GIVEN PASSAGE –
=== Section Start ===
Hacking Summer Camp: Techniques for grabbing private keys from certificates that have been made non-exportable
Next station of CQURE’s Hacking Summer Camp: Techniques for grabbing private keys from certificates that have been made non-exportable 🚂
That means, this time we will be dealing with some magic. Why? Cause we will be exporting something seemingly impossible to export.
But before we do it, take a look at the previous articles from this series:
And now let’s go with episode six!
Episode 6: Exporting not-exportable – a technique for grabbing from certificate its private key that has been made not exportable.
How could it be? “Not exportable!” he said. He did not know that he should never say no to a woman in a crisis of exporting private keys from the certificate! So that’s how the story starts!
=== Section End ===
SET OF TASKS –
(a) Translate this sentence from the post on non-exportable private keys into Spanish: "That means, this time we will be dealing with some magic."
(b) Write the next part of the post on non-exportable private keys, starting after its last sentence.
The entries are separate material and are not part of the post on non-exportable private keys.

SOURCE DATA –
=== Section Start ===
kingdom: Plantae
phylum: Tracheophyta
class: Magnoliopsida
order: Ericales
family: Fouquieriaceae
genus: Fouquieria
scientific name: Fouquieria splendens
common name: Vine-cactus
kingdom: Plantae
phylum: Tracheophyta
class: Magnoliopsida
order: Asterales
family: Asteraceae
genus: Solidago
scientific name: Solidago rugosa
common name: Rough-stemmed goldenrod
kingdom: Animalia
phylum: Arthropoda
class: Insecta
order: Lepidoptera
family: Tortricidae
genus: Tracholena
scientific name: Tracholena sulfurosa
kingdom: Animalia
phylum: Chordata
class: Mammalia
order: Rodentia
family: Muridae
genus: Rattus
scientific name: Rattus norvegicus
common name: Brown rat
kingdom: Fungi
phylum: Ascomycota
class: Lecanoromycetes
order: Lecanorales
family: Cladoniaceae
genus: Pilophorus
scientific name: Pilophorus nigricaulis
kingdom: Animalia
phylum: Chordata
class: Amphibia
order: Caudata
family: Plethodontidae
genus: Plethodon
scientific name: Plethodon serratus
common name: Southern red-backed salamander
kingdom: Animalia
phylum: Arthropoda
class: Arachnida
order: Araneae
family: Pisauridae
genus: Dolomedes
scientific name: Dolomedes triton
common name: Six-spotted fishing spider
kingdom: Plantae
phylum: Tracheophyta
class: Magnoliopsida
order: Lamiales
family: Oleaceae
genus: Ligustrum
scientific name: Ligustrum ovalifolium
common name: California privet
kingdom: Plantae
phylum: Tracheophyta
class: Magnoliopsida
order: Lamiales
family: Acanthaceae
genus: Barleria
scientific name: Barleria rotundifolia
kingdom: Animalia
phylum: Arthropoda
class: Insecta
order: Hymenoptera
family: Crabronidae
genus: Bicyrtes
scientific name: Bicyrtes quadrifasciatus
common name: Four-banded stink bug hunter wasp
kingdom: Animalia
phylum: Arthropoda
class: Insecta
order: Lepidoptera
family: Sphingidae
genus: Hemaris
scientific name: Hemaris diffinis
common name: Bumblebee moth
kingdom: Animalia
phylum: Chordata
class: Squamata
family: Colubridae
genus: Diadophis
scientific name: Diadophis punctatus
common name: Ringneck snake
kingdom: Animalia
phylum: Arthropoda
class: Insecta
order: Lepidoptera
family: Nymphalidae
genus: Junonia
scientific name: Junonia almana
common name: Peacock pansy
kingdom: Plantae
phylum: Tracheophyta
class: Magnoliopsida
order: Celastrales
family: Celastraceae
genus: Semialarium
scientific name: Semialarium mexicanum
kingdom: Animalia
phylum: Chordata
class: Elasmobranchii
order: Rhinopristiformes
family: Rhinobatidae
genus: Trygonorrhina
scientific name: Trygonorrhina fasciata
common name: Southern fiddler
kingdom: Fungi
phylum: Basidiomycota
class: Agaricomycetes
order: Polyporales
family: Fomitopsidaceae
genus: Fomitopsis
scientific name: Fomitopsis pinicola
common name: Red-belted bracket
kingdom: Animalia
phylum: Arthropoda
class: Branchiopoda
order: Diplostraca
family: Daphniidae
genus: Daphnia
=== Section End ===
SOLVED PROBLEMS –
(a) Eso significa que esta vez nos ocuparemos de algo de magia.

(b)
Before doing the impossible you need to follow a couple of prerequisites:
1. Download current version of mimikatz from here https://github.com/gentilkiwi/mimikatz/releases
2. If you want to export the certificate remotely, you need to have the WinRM (Windows Remote Management) service started. This can be quickly achieved by using the following command: winrm qc
3. Download the newest version of OpenSSL from: https://bintray.com/vszakats/generic/openssl
The first challenge that we encounter is the certificate itself. Remember my simple slogan from the previous episodes regarding memory (‘whatever works, is in the memory’)? It is something we will also make practical in this episode.
Let’s begin! Below you can see the certificate whose private key was clearly made not exportable (this is a checkbox in the certificate template):
Picture 1: Private key made not exportable – the result
There are many techniques to make the key exportable, but let’s use the geeky one, which should make you more cheerful since this is also a technique to grab the private key REMOTELY ;). The ‘theft’ factor is low since you have to be able to connect to the server by Windows Remote Management (winrm) but it is still a nice possibility to have.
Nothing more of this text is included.